The output should be every line below that includes the word "none".
━━ Source data
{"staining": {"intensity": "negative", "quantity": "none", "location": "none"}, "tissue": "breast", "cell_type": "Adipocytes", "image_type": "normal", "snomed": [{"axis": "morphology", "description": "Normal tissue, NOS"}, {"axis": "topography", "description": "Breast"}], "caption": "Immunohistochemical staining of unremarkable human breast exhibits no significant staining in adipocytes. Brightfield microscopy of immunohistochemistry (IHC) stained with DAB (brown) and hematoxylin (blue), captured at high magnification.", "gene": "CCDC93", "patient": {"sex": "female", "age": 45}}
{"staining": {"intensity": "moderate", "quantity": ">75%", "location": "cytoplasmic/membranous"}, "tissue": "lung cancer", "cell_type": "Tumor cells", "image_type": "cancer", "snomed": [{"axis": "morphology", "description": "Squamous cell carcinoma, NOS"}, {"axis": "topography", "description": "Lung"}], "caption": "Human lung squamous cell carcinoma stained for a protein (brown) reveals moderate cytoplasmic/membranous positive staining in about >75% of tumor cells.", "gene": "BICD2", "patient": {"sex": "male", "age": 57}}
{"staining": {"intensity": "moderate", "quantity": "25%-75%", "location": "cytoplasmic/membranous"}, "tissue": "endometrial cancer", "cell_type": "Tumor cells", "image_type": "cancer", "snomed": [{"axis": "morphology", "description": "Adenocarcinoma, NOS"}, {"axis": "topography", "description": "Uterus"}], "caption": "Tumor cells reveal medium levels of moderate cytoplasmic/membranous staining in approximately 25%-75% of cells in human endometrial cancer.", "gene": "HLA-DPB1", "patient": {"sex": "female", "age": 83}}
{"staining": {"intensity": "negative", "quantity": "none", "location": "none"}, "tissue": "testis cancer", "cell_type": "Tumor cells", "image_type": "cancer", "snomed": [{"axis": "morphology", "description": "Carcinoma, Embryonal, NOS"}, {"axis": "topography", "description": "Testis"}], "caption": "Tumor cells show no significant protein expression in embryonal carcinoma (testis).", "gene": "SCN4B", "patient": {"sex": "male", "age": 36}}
━━━━
Answer section
{"staining": {"intensity": "negative", "quantity": "none", "location": "none"}, "tissue": "breast", "cell_type": "Adipocytes", "image_type": "normal", "snomed": [{"axis": "morphology", "description": "Normal tissue, NOS"}, {"axis": "topography", "description": "Breast"}], "caption": "Immunohistochemical staining of unremarkable human breast exhibits no significant staining in adipocytes. Brightfield microscopy of immunohistochemistry (IHC) stained with DAB (brown) and hematoxylin (blue), captured at high magnification.", "gene": "CCDC93", "patient": {"sex": "female", "age": 45}}
{"staining": {"intensity": "negative", "quantity": "none", "location": "none"}, "tissue": "testis cancer", "cell_type": "Tumor cells", "image_type": "cancer", "snomed": [{"axis": "morphology", "description": "Carcinoma, Embryonal, NOS"}, {"axis": "topography", "description": "Testis"}], "caption": "Tumor cells show no significant protein expression in embryonal carcinoma (testis).", "gene": "SCN4B", "patient": {"sex": "male", "age": 36}}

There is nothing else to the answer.